- Born: Harold Randolph Rice May 22, 1912 Salineville, Ohio, U.S.
- Died: July 10, 1987 (aged 75) Cincinnati, Ohio, U.S.
- Occupation: stage magician
- Known for: silk magic

= Harold Rice =

American educator and magic dealer

Harold Randolph Rice (May 22, 1912 – July 10, 1987) was an American educator and magic dealer.

==Early life==
On June 12, 1937, Rice married Thelma Ryle.

He earned his doctorate as an Arthur Wesley Dow Scholar from Columbia University. He earned additional degrees, including a B.S. in Applied Arts, a B.S. in Art Education (both 1934) and M. Ed. (1942), Ed. D. (1944), L.H.D. (1963).

==Magic==

Rice credited the original Tarbell Course in Magic as a major influence.

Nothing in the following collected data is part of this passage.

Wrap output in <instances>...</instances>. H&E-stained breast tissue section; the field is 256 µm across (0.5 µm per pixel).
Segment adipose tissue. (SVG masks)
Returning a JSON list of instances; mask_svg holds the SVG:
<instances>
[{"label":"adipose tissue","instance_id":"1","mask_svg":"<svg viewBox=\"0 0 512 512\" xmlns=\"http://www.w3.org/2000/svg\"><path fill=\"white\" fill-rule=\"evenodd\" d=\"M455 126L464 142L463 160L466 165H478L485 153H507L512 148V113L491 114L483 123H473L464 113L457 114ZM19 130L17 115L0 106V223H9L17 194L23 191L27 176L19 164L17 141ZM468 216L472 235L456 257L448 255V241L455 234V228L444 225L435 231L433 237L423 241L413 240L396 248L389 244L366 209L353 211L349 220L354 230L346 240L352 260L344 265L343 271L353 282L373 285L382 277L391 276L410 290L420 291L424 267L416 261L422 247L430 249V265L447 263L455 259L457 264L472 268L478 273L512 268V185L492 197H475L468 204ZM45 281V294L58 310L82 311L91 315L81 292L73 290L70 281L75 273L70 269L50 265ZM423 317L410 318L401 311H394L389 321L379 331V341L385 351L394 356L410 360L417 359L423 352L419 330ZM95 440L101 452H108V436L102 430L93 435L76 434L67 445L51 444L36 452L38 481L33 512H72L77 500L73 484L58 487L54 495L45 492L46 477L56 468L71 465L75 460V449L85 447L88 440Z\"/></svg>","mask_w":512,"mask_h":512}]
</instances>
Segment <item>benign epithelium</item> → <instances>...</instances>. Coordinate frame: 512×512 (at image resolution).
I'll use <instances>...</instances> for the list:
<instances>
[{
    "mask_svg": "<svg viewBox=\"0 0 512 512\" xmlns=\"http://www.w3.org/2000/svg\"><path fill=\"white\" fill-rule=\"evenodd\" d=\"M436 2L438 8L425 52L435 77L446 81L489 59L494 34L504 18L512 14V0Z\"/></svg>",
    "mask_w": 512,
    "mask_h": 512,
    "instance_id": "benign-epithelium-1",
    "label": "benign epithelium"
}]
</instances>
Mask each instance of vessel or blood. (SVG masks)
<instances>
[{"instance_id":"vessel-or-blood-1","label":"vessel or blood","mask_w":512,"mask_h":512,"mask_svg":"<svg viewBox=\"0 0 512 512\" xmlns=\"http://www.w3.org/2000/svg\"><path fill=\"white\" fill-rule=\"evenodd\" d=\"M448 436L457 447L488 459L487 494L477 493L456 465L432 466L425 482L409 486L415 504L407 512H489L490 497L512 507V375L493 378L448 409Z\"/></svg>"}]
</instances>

By the time he was an art major at the University of Cincinnati, he was building a handkerchief act. He designed and created his own silks.

He joined the International Brotherhood of Magicians (IBM) in 1929 and the Society of American Magicians in 1934. Local magicians persuaded him to make a colored square of silk for them and became a magic dealer. His silks became known for their brilliant colors, durability, and workmanship.

He founded Silk King Studios in September 1929. He and his spouse were soon marketing, silks, silk magic and effects.

In 1934 he proposed the forming of a magic dealers association to help with problems such as protecting the rights of those who invented or marketed new effects. In 1951 he served as the head of the Magic Dealers Association, Inc. He was its Secretary from 1952 until 1967.

In IBM, Rice served as International Secretary from 1940 to 1946, and served as Chairman of two International Conventions in Cincinnati in 1940 and 1942.

He wrote a column in The Linking Ring from 1932 until 1940.

== Career ==
He was appointed head of the Art Department, University of Alabama in 1944. In 1946 he left Alabama to become the dean of the Moore Institute of Art, Science, and Industry, in Philadelphia and in 1951 was promoted to president. In 1963 Rice returned to his alma mater, the University of Cincinnati, where he became the dean of the College of Design, Architecture, and Art (DAA).